◆ YOUR TASK: Arrange the lines from the line with "Голый нет? Хотя бы" to the line with "Eko mardono", both included, as a JSON list of strings, one string per line. Leave out any blank lines.

◆ DATASET CONTENT:
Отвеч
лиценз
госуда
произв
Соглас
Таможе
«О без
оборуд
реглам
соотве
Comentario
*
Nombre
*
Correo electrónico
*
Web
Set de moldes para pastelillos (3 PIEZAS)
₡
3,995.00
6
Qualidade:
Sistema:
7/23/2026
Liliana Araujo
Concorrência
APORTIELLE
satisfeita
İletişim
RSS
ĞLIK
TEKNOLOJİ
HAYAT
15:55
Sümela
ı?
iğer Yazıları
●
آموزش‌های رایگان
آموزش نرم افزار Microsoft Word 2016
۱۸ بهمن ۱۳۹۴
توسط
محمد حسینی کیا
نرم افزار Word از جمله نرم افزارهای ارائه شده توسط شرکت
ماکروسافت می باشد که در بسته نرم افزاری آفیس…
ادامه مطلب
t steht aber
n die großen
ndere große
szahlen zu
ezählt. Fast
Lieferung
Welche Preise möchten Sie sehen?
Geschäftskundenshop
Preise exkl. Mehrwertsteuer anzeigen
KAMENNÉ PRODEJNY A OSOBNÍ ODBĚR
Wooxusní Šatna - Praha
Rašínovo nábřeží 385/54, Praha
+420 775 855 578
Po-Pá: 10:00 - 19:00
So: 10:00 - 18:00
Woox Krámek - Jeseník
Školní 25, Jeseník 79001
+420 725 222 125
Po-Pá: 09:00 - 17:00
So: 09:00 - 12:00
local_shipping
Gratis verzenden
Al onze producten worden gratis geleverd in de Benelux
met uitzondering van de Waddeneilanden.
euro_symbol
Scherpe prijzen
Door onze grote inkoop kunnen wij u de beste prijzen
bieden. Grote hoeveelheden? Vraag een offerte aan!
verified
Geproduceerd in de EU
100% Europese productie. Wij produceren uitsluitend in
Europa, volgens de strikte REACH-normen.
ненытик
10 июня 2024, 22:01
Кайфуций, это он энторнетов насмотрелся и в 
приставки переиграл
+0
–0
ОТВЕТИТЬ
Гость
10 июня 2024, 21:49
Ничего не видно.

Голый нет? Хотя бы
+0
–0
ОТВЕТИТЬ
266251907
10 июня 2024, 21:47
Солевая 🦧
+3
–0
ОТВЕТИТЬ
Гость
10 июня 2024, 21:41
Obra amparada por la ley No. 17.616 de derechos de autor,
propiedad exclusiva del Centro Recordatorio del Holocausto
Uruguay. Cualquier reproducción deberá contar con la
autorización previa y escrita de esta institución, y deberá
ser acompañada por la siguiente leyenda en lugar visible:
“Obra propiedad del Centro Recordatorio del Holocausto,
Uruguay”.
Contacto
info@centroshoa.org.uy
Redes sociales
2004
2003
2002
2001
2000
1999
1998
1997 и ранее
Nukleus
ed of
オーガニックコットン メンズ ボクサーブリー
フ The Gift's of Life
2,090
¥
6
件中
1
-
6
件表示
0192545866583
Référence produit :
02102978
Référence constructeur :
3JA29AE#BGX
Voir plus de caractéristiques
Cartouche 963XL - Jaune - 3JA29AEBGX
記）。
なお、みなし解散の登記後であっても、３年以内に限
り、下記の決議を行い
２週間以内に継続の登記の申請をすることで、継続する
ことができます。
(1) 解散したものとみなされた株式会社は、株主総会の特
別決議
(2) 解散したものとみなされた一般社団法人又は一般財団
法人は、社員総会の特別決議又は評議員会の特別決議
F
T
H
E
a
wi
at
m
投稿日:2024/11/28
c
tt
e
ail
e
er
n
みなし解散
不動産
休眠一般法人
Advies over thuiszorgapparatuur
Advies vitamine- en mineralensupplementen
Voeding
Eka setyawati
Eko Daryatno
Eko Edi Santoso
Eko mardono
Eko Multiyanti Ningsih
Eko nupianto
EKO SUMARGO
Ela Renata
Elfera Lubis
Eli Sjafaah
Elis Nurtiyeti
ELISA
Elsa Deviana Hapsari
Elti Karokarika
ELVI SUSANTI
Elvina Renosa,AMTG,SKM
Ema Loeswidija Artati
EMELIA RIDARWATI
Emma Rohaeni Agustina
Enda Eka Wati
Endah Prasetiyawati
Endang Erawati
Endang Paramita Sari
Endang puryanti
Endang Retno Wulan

◆ EXPECTED ANSWER:
[
  "Голый нет? Хотя бы",
  "+0",
  "–0",
  "ОТВЕТИТЬ",
  "266251907",
  "10 июня 2024, 21:47",
  "Солевая 🦧",
  "+3",
  "–0",
  "ОТВЕТИТЬ",
  "Гость",
  "10 июня 2024, 21:41",
  "Obra amparada por la ley No. 17.616 de derechos de autor,",
  "propiedad exclusiva del Centro Recordatorio del Holocausto",
  "Uruguay. Cualquier reproducción deberá contar con la",
  "autorización previa y escrita de esta institución, y deberá",
  "ser acompañada por la siguiente leyenda en lugar visible:",
  "“Obra propiedad del Centro Recordatorio del Holocausto,",
  "Uruguay”.",
  "Contacto",
  "info@centroshoa.org.uy",
  "Redes sociales",
  "2004",
  "2003",
  "2002",
  "2001",
  "2000",
  "1999",
  "1998",
  "1997 и ранее",
  "Nukleus",
  "ed of",
  "オーガニックコットン メンズ ボクサーブリー",
  "フ The Gift's of Life",
  "2,090",
  "¥",
  "6",
  "件中",
  "1",
  "-",
  "6",
  "件表示",
  "0192545866583",
  "Référence produit :",
  "02102978",
  "Référence constructeur :",
  "3JA29AE#BGX",
  "Voir plus de caractéristiques",
  "Cartouche 963XL - Jaune - 3JA29AEBGX",
  "記）。",
  "なお、みなし解散の登記後であっても、３年以内に限",
  "り、下記の決議を行い",
  "２週間以内に継続の登記の申請をすることで、継続する",
  "ことができます。",
  "(1) 解散したものとみなされた株式会社は、株主総会の特",
  "別決議",
  "(2) 解散したものとみなされた一般社団法人又は一般財団",
  "法人は、社員総会の特別決議又は評議員会の特別決議",
  "F",
  "T",
  "H",
  "E",
  "a",
  "wi",
  "at",
  "m",
  "投稿日:2024/11/28",
  "c",
  "tt",
  "e",
  "ail",
  "e",
  "er",
  "n",
  "みなし解散",
  "不動産",
  "休眠一般法人",
  "Advies over thuiszorgapparatuur",
  "Advies vitamine- en mineralensupplementen",
  "Voeding",
  "Eka setyawati",
  "Eko Daryatno",
  "Eko Edi Santoso",
  "Eko mardono"
]